24 February

Dumpstergate: Owning Up To Myself

by Jon Katz
Owning Yourself

 

Whenever there is a miscommunications like the one that swirled around the arrival of the dumpster last week, I pause. Communicating is important to a writer and where there is a misunderstanding as large as that one – it was substantial and surprising, if not that significant – I like to go back and wonder what happened. My business is to communicate clearly and well and I take that seriously.

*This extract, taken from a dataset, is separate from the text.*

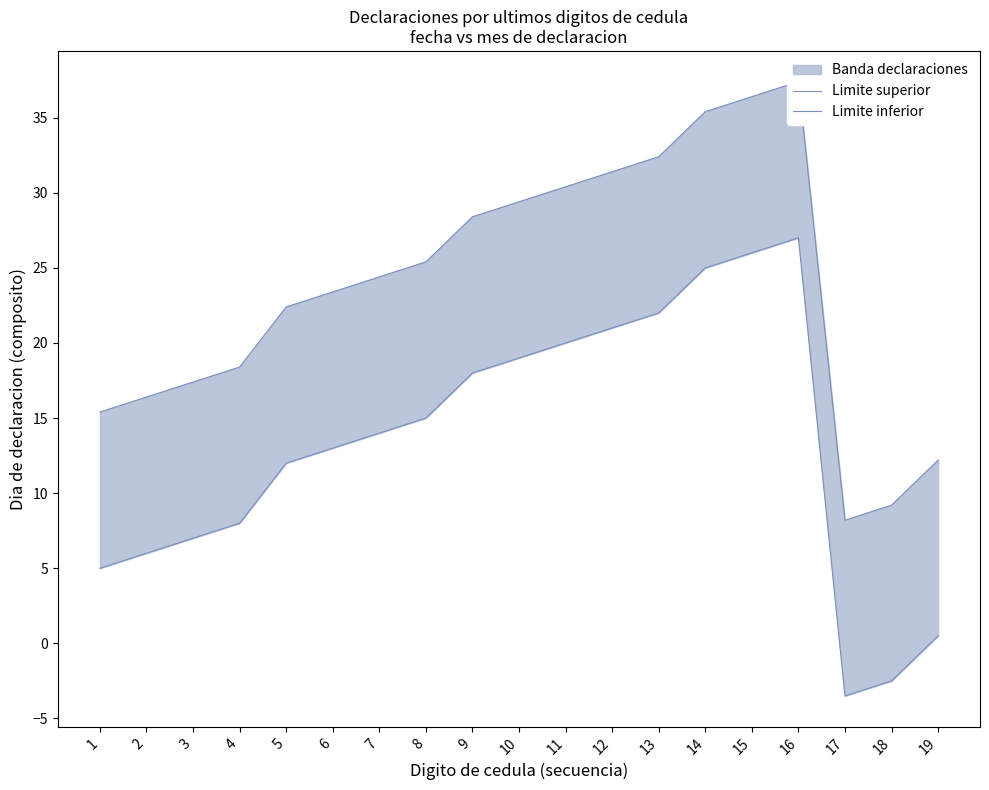

True or false: Limite superior and Limite inferior cross at least once.

False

I suspect the dumpster affair was in part about anger, mine. I carry a lot of anger in me, and most of the time it bubbles along out of sight, slumbering, waiting for something to come alone and wake it up.  I am learning – slowly and the hard way – that when there is unacknowledged anger in me, anger from the outside world will find me. It was finding me. Last week I got a letter from my health insurance company promising to cancel my insurance if I didn’t submit a form in several days. As no one had ever requested the form, I was upset at the kind of violation that sometimes occurs when dealing with remote corporations. Then an accountant at a publishing house seemed to renege on an understanding about a travel plan, and I was further irritated. Finally a group asking me to speak demanded that I appear in a suit and tie, as they were worried somebody living on a farm might show up in dirty or smelly clothes.  I was not comfortable with that (years ago I gave away my suits and burned my ties in my backyard, swearing never to wear one again.) request, to say the least. I took offense.

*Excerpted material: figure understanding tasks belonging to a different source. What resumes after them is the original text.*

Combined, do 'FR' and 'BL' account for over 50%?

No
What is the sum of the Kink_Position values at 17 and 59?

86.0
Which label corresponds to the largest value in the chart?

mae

The next day I wrote that I was getting a dumpster and I was suddenly flooded with messages urging me to recycle, lecturing me on the existence of poor people, and advising me that charities like libraries and the Salvation Army could use my stuff. Took some more offense. After a bit, it occurred to me that something was off, something was wrong. Was I off kilter, angry? Yes. As the presidential candidates demonstrate almost daily, anger breeds anger, not understanding. I did the work I am learning to do, moved along and got to a better place. I saw what was happening, and the only part I could really deal with was my own.

Today, a few days later, I see things in a different way. I need to own up to the anger and deal with it privately. I am not seeking sainthood or political office. It is sometimes healthy – even necessary – to be angry and express anger. To speak up for yourself. To set boundaries. I do not know of a healthy relationship in which some anger does not exist. It can be cleansing, and protective.

By week’s end, the forms were on the way to the insurance company. The account apologized for the misunderstanding. The group said they would not mention my dress again. The dumpster was filling up with junk, and the readers of my blog seemed to understand that Maria and I could handle our own garbage in a responsible way, perhaps because I chose to communicate more clearly about it.

Garbage is different from baggage. People have to make their own decisions when communications fail. And many of the messages were surprising in their invasive gall and presumptuousness. But I am learning to own up to who I am, which is my job, and that includes a good deal of anger that I will work to release. Everybody else will have to reach their own conclusions. We are all responsible for the things we say and write. I am grateful for anger, really, because it has helped me take care of myself along the way.   And I guess this new world, this blog, this new environment we have is a relationship, too.